These notes correspond to the part of the project detailed here.

Modelling


14/6/10

First meeting regarding modelling capabilities, decisions of what software to use and other priorities.


17/6/10

Presentation of basic ideas to advisors. Given the green light to proceed using tools and languages discussed.


18/6/10

Commencement of detailed research regarding proposed pathways and their actions.


21/6/10

Setting up the various tools required to use Kappa throughout the project. Collaboration with Donal's Masters project, and the simulation package he's developing for it. Debugging and testing of said package to continue throughout project timeline.


22/6/10

Commencement of analysis and understanding of Ty Thomson's repressilator model, as well as the underlying framework proposed for BioBricks. BioBricks are not characterised to the level of detail necessary for full accuracy, so apparent even at this stage that the initial model will focus on design and prototyping of the system rather than precise interactions. Presentation of framework as a possible future standard of characterisation?

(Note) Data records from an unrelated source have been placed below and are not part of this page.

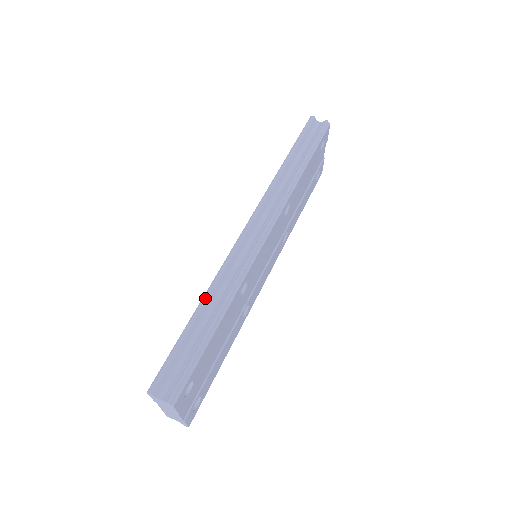
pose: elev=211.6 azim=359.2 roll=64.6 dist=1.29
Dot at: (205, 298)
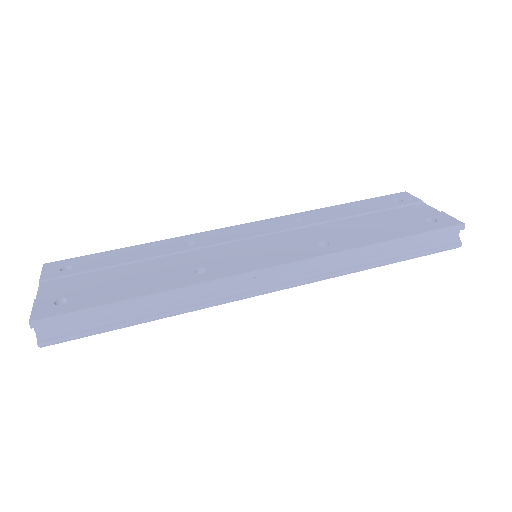
Dot at: (164, 295)
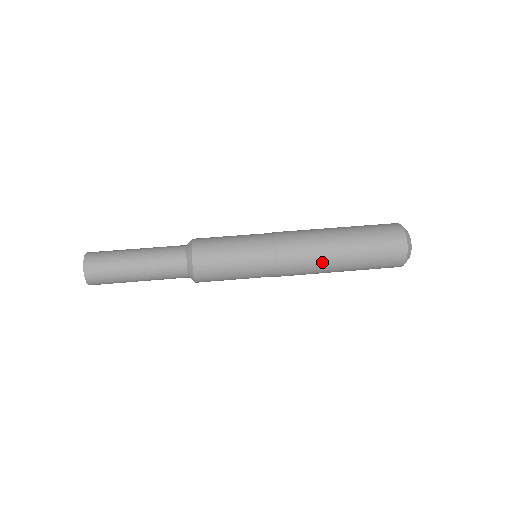
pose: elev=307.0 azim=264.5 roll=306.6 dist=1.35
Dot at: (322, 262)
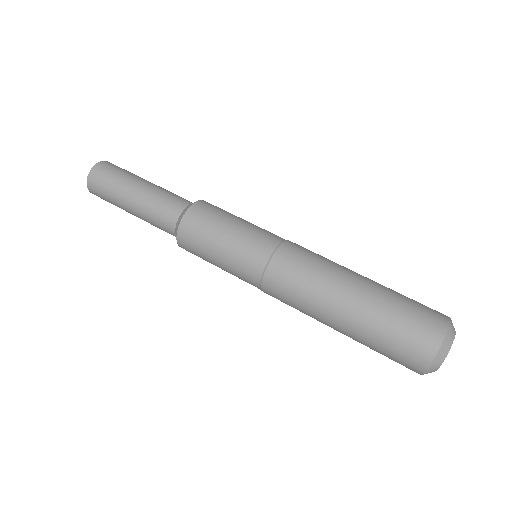
Dot at: occluded
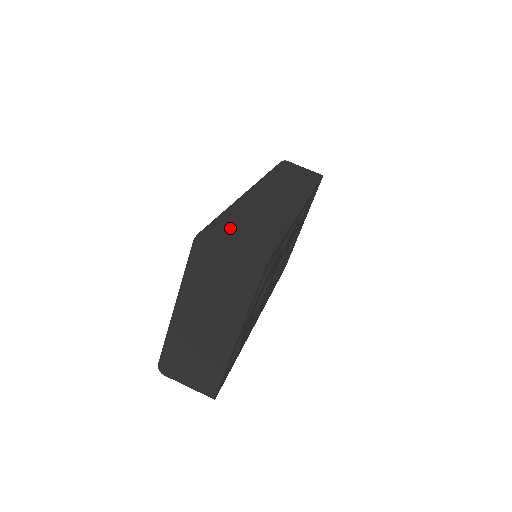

Also talked to biologists regarding the model itself and what assumptions can be safely made, i.e. levels of light linked to expression levels of light-producing protein, in turn indirectly linked to the characteristics (such as transcription rates) of promoters. The ultimate modelling question could thus be: how to calibrate production of protein (and thus light) such that the sensor is able to react to it appropriately? Will we be able to characterise the parts to the correct extent such that we're able to do this accurately?

... we hope so.


24/6/10

Plan of action drawn up for the next two weeks, including the proposed milestones for the modelling side of the project. Aim is to get preliminary model done (and debugged, very important this) by 10/7.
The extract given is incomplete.